Siemens iQ500 Çamaşır ve Kurutma makinesi, güncel yeni programları kolayca indirip tek dokunuşla kullanabilirsiniz. İhtiyaç değiştikçe çamaşır makineniz de sizinle birlikte kendini güncelliyor. Siemens’in en sevilen yanlarından biri, cihazların statik kalmaması. Yani bugün aldığınız çamaşır makinesi birkaç yıl sonra bile yeni özellikler kazanabiliyor. 



Siemens Home Connect üzerinden cihaza özel yeni yıkama ve kurutma programları indirebiliyorsunuz. Mevsimsel ihtiyaçlar, moda olan yeni kumaş türleri, spor kıyafetlerin gelişmesi… Ne değişirse değişsin, makineniz hep güncel kalıyor. 

Tıpkı telefonunuza uygulama güncellemesi indirir gibi çamaşır ve kurutma makineniz de güncellemelerle değişen yaşam tarzınıza ayak uyduruyor. 

Akıllı deterjan yönetimi: i-Dos ile her yıkamada doğru ölçü 

Makineyi tamamen doldurunca veya tek parça kıyafeti makineye attığınızda ne kadar deterjan koyacağınızı bilemiyor olabilirsiniz. İşte tam bu noktada i-Dos Deterjan Tarama teknolojisi devreye giriyor. Siemens Home Connect üzerinden şişelerin barkodunu okutup su sertliği ve deterjan yoğunluğunu makineye iletiyor, i-Dos ise her yıkamada doğru miktarı otomatik olarak ayarlıyor. Üstelik Siemens Home Connect uygulaması, deterjan seviyesini takip ederek deterjanınız tükenmeden önce size haber veriyor. Tek yapmanız gereken uygulamayı telefonunuza yüklemek ve çamaşır makinenizi uygulamaya bağlamak. 

stainRemoval teknolojisi: Zorlu lekelerle inatlaşmayı unutun 

Çay, yağ, makyaj, çikolata lekeleri… Gün içinde fark etmeden üzerinize bulaşan lekeler artık kâbus olmaktan çıkıyor. Siemens iQ500 çamaşır makinesi ile stainRemoval teknolojisi devreye giriyor. Tek bir dokunuşla çay, yağ, kozmetik veya günlük hayatta karşılaştığınız diğer zor lekeler için özel programları aktif edebilirsiniz. 

Siemens Home Connect uygulaması sayesinde daha fazla leke türünü ve bunlar için geliştirilmiş özel programları keşfetmek de mümkün. Yani sadece “lekeyi çıkar” demekle kalmıyor, sizin için en doğru yıkama programını da otomatik olarak öneriyor. Böylece hem lekelerle uğraşmak zorunda kalmıyor hem de giysilerinizin ömrünü koruyorsunuz. 

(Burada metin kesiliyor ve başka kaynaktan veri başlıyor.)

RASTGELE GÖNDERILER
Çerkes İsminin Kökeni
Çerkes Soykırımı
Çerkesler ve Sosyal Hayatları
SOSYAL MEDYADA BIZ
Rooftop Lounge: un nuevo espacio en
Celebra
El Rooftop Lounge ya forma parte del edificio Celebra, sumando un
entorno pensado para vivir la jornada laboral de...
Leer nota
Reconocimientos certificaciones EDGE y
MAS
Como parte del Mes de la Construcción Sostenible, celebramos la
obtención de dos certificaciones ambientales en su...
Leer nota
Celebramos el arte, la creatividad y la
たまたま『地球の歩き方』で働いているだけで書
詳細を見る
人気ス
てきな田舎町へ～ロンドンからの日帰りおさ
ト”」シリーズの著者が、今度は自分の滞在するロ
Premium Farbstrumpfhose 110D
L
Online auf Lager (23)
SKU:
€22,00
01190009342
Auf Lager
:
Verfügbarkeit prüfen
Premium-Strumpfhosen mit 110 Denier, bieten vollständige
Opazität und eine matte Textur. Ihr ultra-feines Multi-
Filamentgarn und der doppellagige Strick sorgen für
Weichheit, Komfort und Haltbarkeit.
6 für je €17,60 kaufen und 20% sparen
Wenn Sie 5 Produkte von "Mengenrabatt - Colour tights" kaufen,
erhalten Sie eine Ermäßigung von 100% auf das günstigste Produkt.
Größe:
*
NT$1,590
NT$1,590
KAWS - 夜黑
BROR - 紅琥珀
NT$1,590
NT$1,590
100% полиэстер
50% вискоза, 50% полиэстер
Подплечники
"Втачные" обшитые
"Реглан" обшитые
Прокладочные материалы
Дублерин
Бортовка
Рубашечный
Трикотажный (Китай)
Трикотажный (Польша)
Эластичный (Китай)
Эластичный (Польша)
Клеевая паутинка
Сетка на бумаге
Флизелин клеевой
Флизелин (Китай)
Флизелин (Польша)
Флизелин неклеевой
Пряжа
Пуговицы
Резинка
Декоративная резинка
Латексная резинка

Artık çocuğunuza yemek yedirirken dökülen yemek lekeleri, kahve kazaları ya da mutfakta sıçrayan yağ lekeleri sizi endişelendirmiyor. stainRemoval, günlük hayatın getirdiği küçük sürprizlere karşı en güvenilir yardımcınız oluyor. 

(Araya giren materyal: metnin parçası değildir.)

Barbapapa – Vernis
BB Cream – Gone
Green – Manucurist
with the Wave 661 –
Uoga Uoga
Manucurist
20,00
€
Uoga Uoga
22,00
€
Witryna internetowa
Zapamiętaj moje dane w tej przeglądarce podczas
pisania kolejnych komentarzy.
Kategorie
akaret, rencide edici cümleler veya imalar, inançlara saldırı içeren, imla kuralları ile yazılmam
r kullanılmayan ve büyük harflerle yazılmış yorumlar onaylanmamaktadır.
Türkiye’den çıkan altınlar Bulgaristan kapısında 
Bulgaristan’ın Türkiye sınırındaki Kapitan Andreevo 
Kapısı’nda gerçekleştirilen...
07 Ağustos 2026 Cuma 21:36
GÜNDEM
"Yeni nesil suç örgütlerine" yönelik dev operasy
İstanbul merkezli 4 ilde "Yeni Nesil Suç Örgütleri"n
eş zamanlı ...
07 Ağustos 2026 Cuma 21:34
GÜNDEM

Siemens iQ500 çamaşır ve kurutma makineleri, artık sadece kıyafetlerinizi temizleyen makineler değil; size zaman, konfor ve güven veren akıllı iş ortaklarınızdır. Ütüye harcadığınız vakti kendinize ayırın, lekelerle uğraşmayı unutun ve teknolojinin yaşam alanınıza uyumunun keyfini yaşayın.

*Bu yazı Siemens’in katkılarıyla hazırlanmıştır.